Primer avistamiento de ballenas 2026 en Maldonado
Comenzó la temporada de avistamiento de franca austral: hace 3 días se vieron en La Paloma, y este domingo por la mañana, según informó Ballenas UY, se registró el primer avistamiento del año frente a la Posta del Cangrejo, en La Barra, con una ballena de otra especie, yubarta o jorobada (Megaptera novaeangliae) desplazándose rumbo al este.
La ballena franca austral (Eubalaena australis) es una de las especies más representativas del Atlántico Sur y una presencia habitual en las costas uruguayas durante el invierno. Puede medir hasta 16 metros y pesar cerca de 50 toneladas, y se distingue por su cuerpo robusto, la ausencia de aleta dorsal y las callosidades blancas en la cabeza, que permiten identificar a cada individuo. Su comportamiento calmo y su tendencia a acercarse a la costa la convierten en una de las ballenas más fáciles de observar desde tierra.
Este avistamiento ahora, a principios de mayo, marca un inicio temprano de su proceso migratorio, ya que generalmente se da entre junio y noviembre, meses en los cuales la ballena franca austral migra desde las frías aguas subantárticas hacia zonas más templadas del litoral de Uruguay, Argentina y el sur de Brasil. De hecho el período de mayor presencia suele darse entre julio y septiembre, cuando arriban principalmente hembras preñadas o con crías. Estas áreas costeras, de aguas poco profundas y relativamente tranquilas, ofrecen condiciones favorables para el parto y la crianza, ya que los ballenatos nacen con escasa grasa corporal y requieren temperaturas más benignas.
La migración de la ballena franca austral responde a un ciclo vital bien definido: durante el verano se alimenta intensamente de krill y pequeños crustáceos en el océano Austral, acumulando reservas de energía, mientras que en invierno prioriza la reproducción, reduciendo casi por completo la ingesta de alimento.

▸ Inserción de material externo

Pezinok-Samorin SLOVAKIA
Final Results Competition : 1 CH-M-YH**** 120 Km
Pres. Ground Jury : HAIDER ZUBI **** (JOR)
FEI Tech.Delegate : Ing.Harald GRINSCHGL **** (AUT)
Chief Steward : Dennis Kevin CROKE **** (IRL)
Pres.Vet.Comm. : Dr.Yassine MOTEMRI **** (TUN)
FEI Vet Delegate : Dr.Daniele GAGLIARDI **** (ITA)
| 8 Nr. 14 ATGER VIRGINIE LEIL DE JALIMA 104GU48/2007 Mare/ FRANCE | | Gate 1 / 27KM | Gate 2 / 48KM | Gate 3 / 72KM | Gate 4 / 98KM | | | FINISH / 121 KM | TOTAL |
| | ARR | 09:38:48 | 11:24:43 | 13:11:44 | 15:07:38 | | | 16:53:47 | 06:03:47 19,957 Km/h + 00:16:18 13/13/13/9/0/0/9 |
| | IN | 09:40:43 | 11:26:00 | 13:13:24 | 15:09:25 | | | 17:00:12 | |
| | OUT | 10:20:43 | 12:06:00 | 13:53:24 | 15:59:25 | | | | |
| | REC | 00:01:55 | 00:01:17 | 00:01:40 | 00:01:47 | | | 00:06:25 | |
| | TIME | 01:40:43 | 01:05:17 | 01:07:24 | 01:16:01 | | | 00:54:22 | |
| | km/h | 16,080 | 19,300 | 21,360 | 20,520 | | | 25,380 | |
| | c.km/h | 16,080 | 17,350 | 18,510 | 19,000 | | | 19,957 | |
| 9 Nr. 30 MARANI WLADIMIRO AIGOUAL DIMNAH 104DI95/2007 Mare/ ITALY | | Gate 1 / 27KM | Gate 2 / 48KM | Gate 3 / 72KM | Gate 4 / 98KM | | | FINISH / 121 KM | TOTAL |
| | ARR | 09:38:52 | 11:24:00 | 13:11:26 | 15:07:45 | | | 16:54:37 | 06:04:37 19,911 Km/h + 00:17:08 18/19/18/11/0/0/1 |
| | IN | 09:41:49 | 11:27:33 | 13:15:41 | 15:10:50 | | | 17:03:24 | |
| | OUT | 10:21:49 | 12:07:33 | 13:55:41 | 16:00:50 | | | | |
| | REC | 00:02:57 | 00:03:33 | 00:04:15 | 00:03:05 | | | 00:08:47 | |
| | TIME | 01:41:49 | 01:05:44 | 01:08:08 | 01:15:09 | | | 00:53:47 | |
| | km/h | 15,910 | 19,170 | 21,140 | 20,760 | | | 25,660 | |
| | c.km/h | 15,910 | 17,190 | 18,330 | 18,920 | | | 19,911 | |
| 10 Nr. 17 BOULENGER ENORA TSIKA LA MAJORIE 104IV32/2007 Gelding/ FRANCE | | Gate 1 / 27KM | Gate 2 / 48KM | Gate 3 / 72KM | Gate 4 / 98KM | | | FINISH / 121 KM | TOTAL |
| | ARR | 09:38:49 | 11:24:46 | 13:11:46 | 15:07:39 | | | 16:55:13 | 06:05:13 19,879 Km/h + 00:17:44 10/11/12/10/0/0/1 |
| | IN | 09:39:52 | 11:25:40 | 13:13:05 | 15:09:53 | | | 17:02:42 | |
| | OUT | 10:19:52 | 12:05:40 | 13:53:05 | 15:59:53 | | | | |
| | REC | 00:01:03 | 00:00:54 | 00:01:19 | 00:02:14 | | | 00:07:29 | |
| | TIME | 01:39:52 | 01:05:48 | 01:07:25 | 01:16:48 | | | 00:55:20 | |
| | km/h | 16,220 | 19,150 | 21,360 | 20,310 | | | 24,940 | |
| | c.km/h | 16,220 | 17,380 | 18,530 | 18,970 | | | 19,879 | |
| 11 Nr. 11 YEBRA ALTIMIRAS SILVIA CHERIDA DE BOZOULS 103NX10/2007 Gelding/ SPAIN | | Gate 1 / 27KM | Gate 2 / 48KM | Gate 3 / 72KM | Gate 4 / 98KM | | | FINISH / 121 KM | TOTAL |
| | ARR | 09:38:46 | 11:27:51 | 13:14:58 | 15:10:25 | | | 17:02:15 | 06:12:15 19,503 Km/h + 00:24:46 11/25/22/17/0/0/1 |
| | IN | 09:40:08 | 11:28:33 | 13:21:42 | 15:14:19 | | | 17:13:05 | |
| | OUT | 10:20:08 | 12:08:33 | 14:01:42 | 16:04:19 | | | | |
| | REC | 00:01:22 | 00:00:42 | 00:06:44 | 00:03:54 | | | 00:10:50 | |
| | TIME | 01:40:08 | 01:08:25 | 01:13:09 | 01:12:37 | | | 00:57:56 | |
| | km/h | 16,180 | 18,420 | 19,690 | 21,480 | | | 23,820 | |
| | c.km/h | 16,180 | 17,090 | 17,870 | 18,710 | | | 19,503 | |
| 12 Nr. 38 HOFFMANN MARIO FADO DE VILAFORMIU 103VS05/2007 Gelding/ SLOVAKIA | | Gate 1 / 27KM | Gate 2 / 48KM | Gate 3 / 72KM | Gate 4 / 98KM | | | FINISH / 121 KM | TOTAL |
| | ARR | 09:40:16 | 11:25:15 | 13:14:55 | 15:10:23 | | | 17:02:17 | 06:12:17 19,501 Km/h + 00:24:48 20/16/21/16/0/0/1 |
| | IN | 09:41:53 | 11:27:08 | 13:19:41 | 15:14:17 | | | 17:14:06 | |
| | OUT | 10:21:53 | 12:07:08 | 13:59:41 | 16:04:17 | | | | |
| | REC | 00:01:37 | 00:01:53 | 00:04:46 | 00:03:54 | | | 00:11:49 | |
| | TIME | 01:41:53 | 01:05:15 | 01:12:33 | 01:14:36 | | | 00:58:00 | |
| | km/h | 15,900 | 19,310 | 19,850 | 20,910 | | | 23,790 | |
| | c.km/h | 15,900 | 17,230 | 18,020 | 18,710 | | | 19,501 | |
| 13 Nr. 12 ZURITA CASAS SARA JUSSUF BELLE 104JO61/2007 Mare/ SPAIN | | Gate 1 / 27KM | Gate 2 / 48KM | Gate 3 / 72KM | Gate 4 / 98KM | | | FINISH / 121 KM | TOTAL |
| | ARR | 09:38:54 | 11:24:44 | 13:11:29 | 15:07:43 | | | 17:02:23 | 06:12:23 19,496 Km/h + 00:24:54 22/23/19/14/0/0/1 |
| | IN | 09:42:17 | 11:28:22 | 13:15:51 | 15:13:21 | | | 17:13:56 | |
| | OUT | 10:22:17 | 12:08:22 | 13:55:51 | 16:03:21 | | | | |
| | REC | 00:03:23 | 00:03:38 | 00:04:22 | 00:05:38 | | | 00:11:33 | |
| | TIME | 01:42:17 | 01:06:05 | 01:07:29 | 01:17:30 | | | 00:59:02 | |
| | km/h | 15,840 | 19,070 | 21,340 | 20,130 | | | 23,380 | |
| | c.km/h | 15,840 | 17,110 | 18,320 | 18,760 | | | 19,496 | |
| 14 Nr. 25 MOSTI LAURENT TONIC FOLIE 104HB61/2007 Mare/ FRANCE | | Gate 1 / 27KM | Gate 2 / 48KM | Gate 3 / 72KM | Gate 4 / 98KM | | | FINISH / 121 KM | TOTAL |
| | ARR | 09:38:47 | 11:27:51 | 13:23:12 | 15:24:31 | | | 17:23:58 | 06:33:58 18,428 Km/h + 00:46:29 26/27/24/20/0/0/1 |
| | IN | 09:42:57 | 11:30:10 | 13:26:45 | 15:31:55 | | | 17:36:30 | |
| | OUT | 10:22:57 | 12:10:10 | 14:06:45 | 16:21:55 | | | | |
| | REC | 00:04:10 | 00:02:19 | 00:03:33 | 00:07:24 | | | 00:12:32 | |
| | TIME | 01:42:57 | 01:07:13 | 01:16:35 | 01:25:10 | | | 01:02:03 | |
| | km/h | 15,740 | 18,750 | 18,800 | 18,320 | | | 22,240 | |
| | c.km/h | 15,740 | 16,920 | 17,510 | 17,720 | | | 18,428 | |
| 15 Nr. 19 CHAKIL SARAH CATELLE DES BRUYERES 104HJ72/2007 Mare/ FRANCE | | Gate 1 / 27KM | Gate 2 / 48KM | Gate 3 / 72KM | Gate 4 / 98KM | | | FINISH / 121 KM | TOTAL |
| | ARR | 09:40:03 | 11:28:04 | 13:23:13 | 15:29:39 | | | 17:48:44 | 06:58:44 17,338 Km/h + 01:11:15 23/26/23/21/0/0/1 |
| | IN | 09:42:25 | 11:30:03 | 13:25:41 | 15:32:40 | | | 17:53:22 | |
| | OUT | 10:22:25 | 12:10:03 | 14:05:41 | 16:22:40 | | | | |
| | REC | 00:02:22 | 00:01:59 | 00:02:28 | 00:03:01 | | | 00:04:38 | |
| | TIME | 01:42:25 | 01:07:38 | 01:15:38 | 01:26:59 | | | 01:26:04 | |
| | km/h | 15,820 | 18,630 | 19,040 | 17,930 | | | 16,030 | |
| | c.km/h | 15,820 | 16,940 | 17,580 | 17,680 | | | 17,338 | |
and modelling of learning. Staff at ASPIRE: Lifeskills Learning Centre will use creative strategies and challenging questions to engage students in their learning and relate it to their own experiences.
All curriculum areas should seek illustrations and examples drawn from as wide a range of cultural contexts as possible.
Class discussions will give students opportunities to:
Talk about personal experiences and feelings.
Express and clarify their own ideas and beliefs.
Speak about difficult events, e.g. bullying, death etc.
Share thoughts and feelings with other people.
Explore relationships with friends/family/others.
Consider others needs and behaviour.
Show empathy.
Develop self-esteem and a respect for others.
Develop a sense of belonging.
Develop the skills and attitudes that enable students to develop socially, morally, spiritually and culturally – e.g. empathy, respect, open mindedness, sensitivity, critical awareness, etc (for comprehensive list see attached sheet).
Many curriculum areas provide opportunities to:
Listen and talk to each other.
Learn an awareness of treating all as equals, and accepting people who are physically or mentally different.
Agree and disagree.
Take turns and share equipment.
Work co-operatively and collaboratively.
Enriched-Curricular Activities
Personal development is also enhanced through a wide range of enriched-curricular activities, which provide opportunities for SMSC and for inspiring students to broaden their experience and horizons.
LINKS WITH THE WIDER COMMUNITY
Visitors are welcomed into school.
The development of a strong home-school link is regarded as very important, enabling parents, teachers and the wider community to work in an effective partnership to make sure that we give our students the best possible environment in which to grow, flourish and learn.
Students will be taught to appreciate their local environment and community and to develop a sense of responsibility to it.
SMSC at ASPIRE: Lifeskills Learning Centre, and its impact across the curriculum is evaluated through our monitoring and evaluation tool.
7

El embarazo de la ballena franca austral dura aproximadamente 12 meses, aunque algunas investigaciones lo sitúan en un rango de 11 a 13 meses. Las hembras presentan un intervalo reproductivo cercano a los tres años: un año de gestación, seguido por un período de lactancia prolongado —que puede durar entre 6 y 12 meses— y luego un tiempo de recuperación antes de un nuevo embarazo. Este ciclo reproductivo lento es una de las razones por las que la recuperación de la especie, tras la caza ballenera histórica, ha sido gradual y requiere estrictas medidas de conservación.